= THE INPUT =
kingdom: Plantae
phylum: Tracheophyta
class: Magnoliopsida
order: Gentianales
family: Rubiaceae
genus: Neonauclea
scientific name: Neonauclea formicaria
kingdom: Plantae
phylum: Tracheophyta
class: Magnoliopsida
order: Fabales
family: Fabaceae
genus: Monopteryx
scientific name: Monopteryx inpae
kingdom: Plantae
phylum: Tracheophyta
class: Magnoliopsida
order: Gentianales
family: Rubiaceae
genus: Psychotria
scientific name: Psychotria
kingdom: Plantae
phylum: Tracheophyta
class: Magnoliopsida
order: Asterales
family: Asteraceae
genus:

= EXERCISE REQUIREMENTS =
Return every line of the material above, unchanged and in the same order.

= RESPONSE TO THE EXERCISE =
kingdom: Plantae
phylum: Tracheophyta
class: Magnoliopsida
order: Gentianales
family: Rubiaceae
genus: Neonauclea
scientific name: Neonauclea formicaria
kingdom: Plantae
phylum: Tracheophyta
class: Magnoliopsida
order: Fabales
family: Fabaceae
genus: Monopteryx
scientific name: Monopteryx inpae
kingdom: Plantae
phylum: Tracheophyta
class: Magnoliopsida
order: Gentianales
family: Rubiaceae
genus: Psychotria
scientific name: Psychotria
kingdom: Plantae
phylum: Tracheophyta
class: Magnoliopsida
order: Asterales
family: Asteraceae
genus:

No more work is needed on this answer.